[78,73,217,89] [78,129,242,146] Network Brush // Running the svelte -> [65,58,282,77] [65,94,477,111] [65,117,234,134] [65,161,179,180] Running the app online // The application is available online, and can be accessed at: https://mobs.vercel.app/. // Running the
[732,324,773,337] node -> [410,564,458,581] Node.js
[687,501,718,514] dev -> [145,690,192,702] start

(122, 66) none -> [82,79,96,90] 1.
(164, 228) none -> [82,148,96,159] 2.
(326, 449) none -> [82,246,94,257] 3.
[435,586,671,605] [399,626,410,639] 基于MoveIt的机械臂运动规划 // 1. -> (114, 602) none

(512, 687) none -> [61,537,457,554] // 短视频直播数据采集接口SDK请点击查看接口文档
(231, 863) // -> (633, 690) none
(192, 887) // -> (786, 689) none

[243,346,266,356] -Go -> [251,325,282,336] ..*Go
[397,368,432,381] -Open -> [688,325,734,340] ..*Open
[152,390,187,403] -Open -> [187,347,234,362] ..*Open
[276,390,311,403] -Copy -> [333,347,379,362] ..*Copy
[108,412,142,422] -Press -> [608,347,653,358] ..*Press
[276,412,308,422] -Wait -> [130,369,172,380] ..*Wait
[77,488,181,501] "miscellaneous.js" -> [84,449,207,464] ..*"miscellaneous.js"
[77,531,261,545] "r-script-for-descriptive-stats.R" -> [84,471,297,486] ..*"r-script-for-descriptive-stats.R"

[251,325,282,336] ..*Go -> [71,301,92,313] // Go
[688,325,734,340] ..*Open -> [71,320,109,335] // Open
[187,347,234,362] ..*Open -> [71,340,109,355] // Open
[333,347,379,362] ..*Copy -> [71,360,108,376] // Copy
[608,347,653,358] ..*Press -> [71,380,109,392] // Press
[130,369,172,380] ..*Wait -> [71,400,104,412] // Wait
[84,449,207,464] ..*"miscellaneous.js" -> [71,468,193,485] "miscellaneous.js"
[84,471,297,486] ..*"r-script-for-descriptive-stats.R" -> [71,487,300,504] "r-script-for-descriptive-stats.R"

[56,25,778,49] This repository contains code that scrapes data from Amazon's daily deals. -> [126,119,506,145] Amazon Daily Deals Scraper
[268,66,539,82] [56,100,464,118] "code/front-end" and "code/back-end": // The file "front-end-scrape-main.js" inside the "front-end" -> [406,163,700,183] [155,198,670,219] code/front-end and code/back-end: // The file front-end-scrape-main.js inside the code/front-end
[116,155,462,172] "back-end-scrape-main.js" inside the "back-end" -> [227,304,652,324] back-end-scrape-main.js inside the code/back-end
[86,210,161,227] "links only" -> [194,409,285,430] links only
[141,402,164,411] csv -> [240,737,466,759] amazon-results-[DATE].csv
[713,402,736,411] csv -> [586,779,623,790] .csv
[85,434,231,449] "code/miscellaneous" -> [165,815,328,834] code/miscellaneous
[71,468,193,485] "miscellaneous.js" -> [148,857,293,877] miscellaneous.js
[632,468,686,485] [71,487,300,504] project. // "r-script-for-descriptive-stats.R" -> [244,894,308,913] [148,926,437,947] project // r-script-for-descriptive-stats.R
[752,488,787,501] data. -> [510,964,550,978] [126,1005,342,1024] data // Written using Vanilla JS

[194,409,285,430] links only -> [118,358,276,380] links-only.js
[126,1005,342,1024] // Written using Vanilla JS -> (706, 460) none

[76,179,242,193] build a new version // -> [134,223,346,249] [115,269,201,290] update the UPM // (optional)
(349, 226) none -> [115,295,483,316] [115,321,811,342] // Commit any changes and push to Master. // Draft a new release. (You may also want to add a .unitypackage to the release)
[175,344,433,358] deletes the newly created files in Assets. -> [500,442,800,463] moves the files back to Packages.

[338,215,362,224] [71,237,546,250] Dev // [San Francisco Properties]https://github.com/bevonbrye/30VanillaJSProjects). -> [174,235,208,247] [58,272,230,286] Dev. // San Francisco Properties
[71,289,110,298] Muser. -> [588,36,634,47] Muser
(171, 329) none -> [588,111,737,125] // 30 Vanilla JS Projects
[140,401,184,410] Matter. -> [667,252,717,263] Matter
▬▬▬▬▬▬
→ **Job item**: An exact restatement of all the entries above is needed.

→ **Reply**:
[78,73,217,89] [78,129,242,146] Network Brush // Running the svelte -> [65,58,282,77] [65,94,477,111] [65,117,234,134] [65,161,179,180] Running the app online // The application is available online, and can be accessed at: https://mobs.vercel.app/. // Running the
[732,324,773,337] node -> [410,564,458,581] Node.js
[687,501,718,514] dev -> [145,690,192,702] start

(122, 66) none -> [82,79,96,90] 1.
(164, 228) none -> [82,148,96,159] 2.
(326, 449) none -> [82,246,94,257] 3.
[435,586,671,605] [399,626,410,639] 基于MoveIt的机械臂运动规划 // 1. -> (114, 602) none

(512, 687) none -> [61,537,457,554] // 短视频直播数据采集接口SDK请点击查看接口文档
(231, 863) // -> (633, 690) none
(192, 887) // -> (786, 689) none

[243,346,266,356] -Go -> [251,325,282,336] ..*Go
[397,368,432,381] -Open -> [688,325,734,340] ..*Open
[152,390,187,403] -Open -> [187,347,234,362] ..*Open
[276,390,311,403] -Copy -> [333,347,379,362] ..*Copy
[108,412,142,422] -Press -> [608,347,653,358] ..*Press
[276,412,308,422] -Wait -> [130,369,172,380] ..*Wait
[77,488,181,501] "miscellaneous.js" -> [84,449,207,464] ..*"miscellaneous.js"
[77,531,261,545] "r-script-for-descriptive-stats.R" -> [84,471,297,486] ..*"r-script-for-descriptive-stats.R"

[251,325,282,336] ..*Go -> [71,301,92,313] // Go
[688,325,734,340] ..*Open -> [71,320,109,335] // Open
[187,347,234,362] ..*Open -> [71,340,109,355] // Open
[333,347,379,362] ..*Copy -> [71,360,108,376] // Copy
[608,347,653,358] ..*Press -> [71,380,109,392] // Press
[130,369,172,380] ..*Wait -> [71,400,104,412] // Wait
[84,449,207,464] ..*"miscellaneous.js" -> [71,468,193,485] "miscellaneous.js"
[84,471,297,486] ..*"r-script-for-descriptive-stats.R" -> [71,487,300,504] "r-script-for-descriptive-stats.R"

[56,25,778,49] This repository contains code that scrapes data from Amazon's daily deals. -> [126,119,506,145] Amazon Daily Deals Scraper
[268,66,539,82] [56,100,464,118] "code/front-end" and "code/back-end": // The file "front-end-scrape-main.js" inside the "front-end" -> [406,163,700,183] [155,198,670,219] code/front-end and code/back-end: // The file front-end-scrape-main.js inside the code/front-end
[116,155,462,172] "back-end-scrape-main.js" inside the "back-end" -> [227,304,652,324] back-end-scrape-main.js inside the code/back-end
[86,210,161,227] "links only" -> [194,409,285,430] links only
[141,402,164,411] csv -> [240,737,466,759] amazon-results-[DATE].csv
[713,402,736,411] csv -> [586,779,623,790] .csv
[85,434,231,449] "code/miscellaneous" -> [165,815,328,834] code/miscellaneous
[71,468,193,485] "miscellaneous.js" -> [148,857,293,877] miscellaneous.js
[632,468,686,485] [71,487,300,504] project. // "r-script-for-descriptive-stats.R" -> [244,894,308,913] [148,926,437,947] project // r-script-for-descriptive-stats.R
[752,488,787,501] data. -> [510,964,550,978] [126,1005,342,1024] data // Written using Vanilla JS

[194,409,285,430] links only -> [118,358,276,380] links-only.js
[126,1005,342,1024] // Written using Vanilla JS -> (706, 460) none

[76,179,242,193] build a new version // -> [134,223,346,249] [115,269,201,290] update the UPM // (optional)
(349, 226) none -> [115,295,483,316] [115,321,811,342] // Commit any changes and push to Master. // Draft a new release. (You may also want to add a .unitypackage to the release)
[175,344,433,358] deletes the newly created files in Assets. -> [500,442,800,463] moves the files back to Packages.

[338,215,362,224] [71,237,546,250] Dev // [San Francisco Properties]https://github.com/bevonbrye/30VanillaJSProjects). -> [174,235,208,247] [58,272,230,286] Dev. // San Francisco Properties
[71,289,110,298] Muser. -> [588,36,634,47] Muser
(171, 329) none -> [588,111,737,125] // 30 Vanilla JS Projects
[140,401,184,410] Matter. -> [667,252,717,263] Matter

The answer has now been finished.